Historian;

Born: November 10, 1921; Died: November 4, 2012.

Jimmy Burns, who has died aged 90, was a distinguished scholar, teacher and historian of political thought.

In addition to an encyclopaedic knowledge of his specialist field he also had an unsurpassed insight into the works of Jeremy Bentham, the English philosopher, social reformer and utilitarian whose collection he edited for almost 20 years.

Born and brought up in Linlithgow, the son of a paper mill manager, Professor Burns attended George Watson's Boys' College in Edinburgh from 1932 to 1940. It was as a schoolboy during the 1930s that his interest in politics was sparked, initially by Communism, though towards the end of his life he had become a member of the Scottish National Party.

During the Second World War he studied history at Edinburgh University, where he gained a first and met his future wife, Yvonne. But after graduating as an MA he was then unable to serve his country due to his impaired eyesight. However, he did undertake war-directed employment as a sub-editor in the BBC newsroom between 1944 and 1945.

After that he returned to his studies, this time at Balliol College, Oxford, reading philosophy, politics and economics. There he made some lifelong friends and achieved his second first-class degree.

Coming back to Scotland in 1947, by which time he and Yvonne had married and he had converted to Catholicism, which became an integral part of his life, he took up a post as lecturer in political theory at Aberdeen University. He went on to complete his PhD there and become head of department from 1952 until 1960.

During their time in the north-east he and his wife had two boys and a daughter, Christine, whose death in 1960 was a heavy blow to the family.

The following year they moved south to London where he was reader in the history of political thought at University College London (UCL), becoming professor in 1966 and latterly head of its history department.

From his arrival at UCL until 1979, he was general editor of the Collected Works of Jeremy Bentham.

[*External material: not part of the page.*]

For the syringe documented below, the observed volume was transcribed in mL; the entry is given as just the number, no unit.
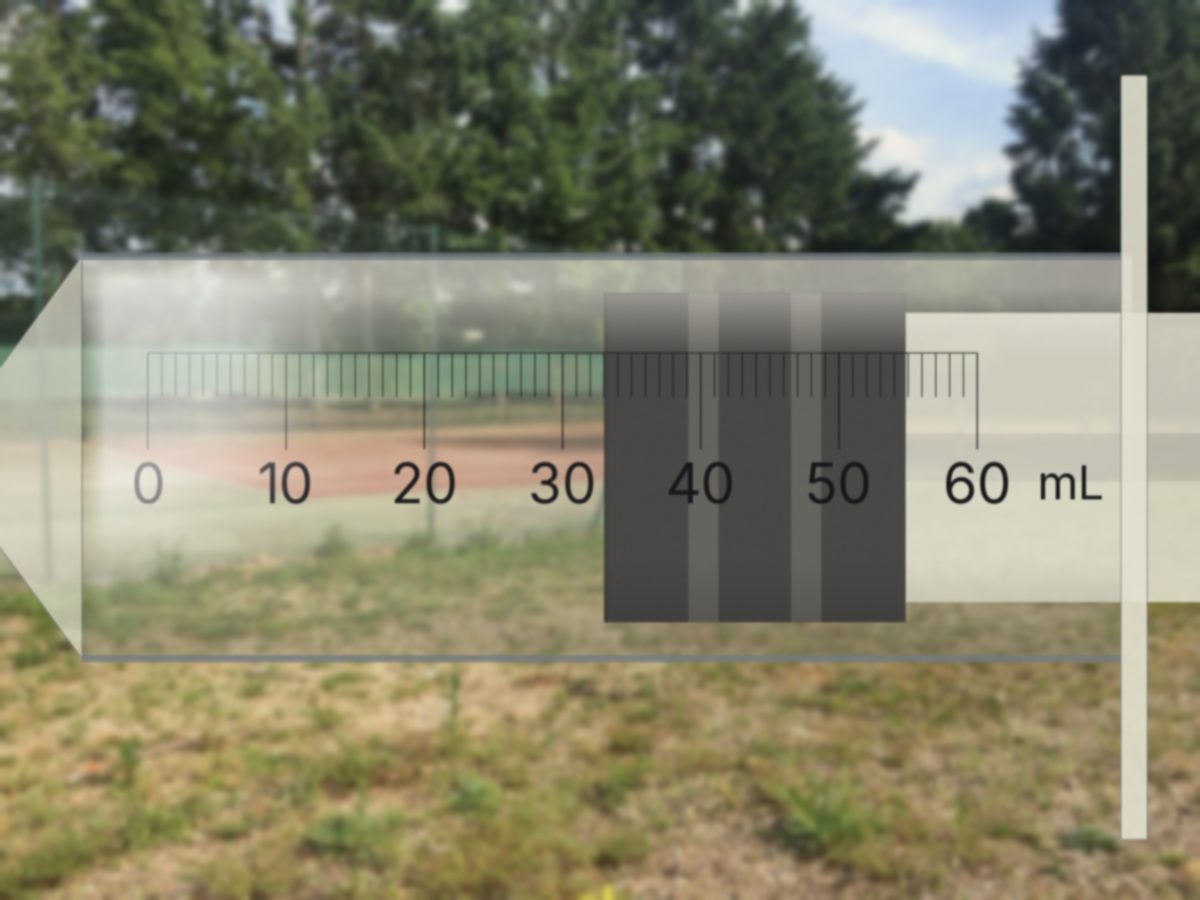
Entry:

Fascinated by the Enlightenment, he was intrigued by Bentham and one of his most recent publications, which appeared last month, focused on Bentham and the French Revolutionary leader Brissot.

Prof Burns, who was also president of the International Bentham Society and honorary vice-president of the Royal Historical Society, officially retired in 1986 but went on to produce some of his most significant books post-retirement and continued working almost until he died.

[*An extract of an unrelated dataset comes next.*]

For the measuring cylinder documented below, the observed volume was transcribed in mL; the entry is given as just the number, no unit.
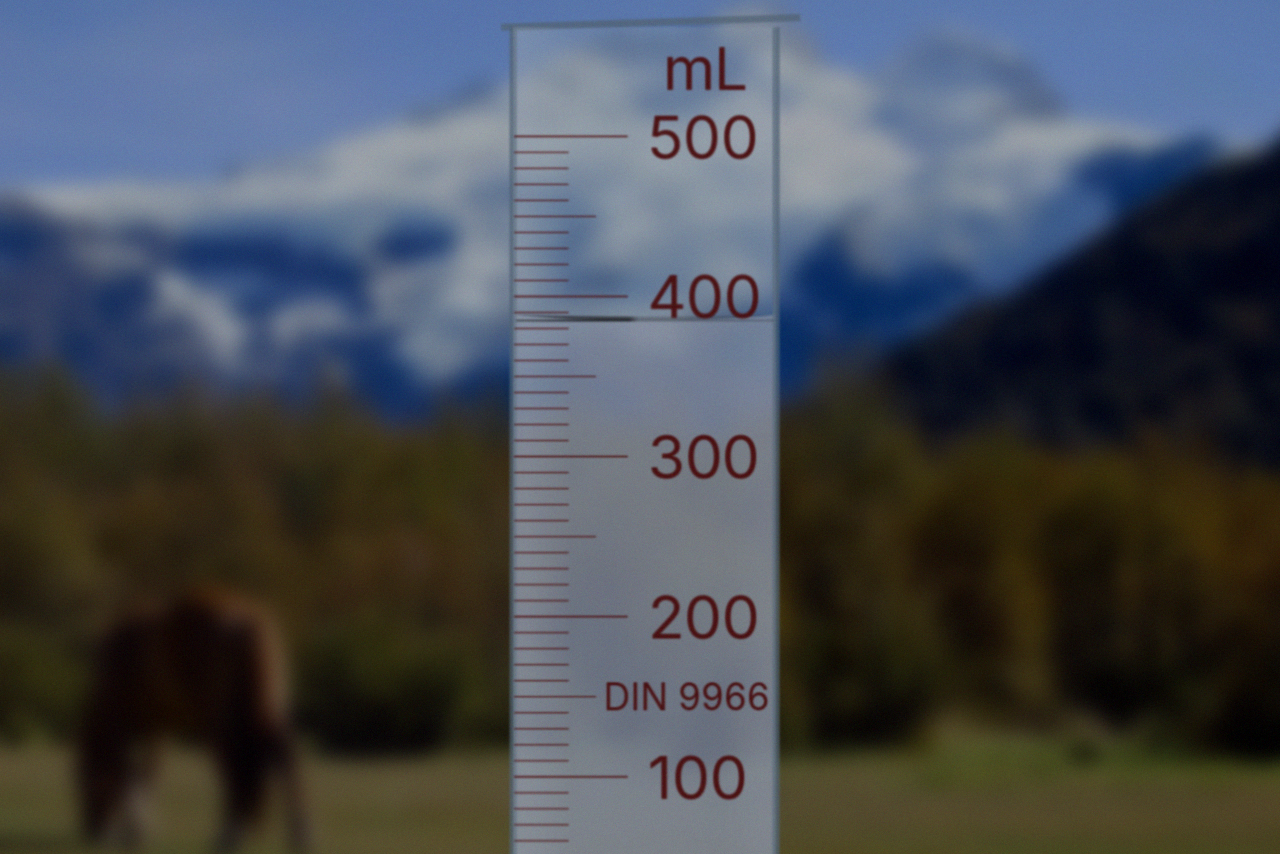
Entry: 385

He edited The Cambridge History of Medieval Political Thought, 350-1450, published in 1988; followed by The Cambridge History of Political Thought, 1450-1900, in 1991. His important volume Lordship, Kingship and Empire: The Idea of Monarchy, 1400-1525, was published the following year, the same year he was elected a Fellow of the British Academy.

He was a man of wide-ranging historical interests: from an early interest in archaeology to his PhD thesis on Theories of Limited Monarchy in 16th Century Scotland and Medieval Scots ecclesiastical history.

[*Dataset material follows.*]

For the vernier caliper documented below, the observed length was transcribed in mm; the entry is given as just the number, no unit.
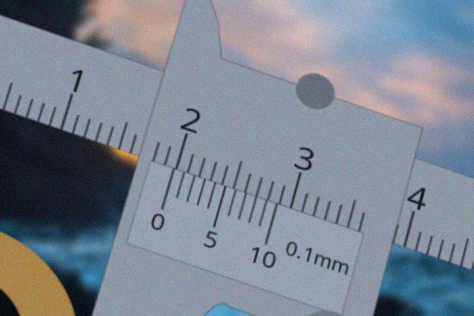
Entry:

Always articulate and an excellent speaker, he delivered lectures and seminars without notes – unable to read them due to his poor eyesight – which gave his talks a certain immediacy.

Regarded as an outstanding teacher and intellectual, he was a modest man whose dedication to his students elicited affection and gratitude.

Predeceased by his daughter and widowed in 2010, he is survived by his sons Michael and Anthony and granddaughters Emma and Anna.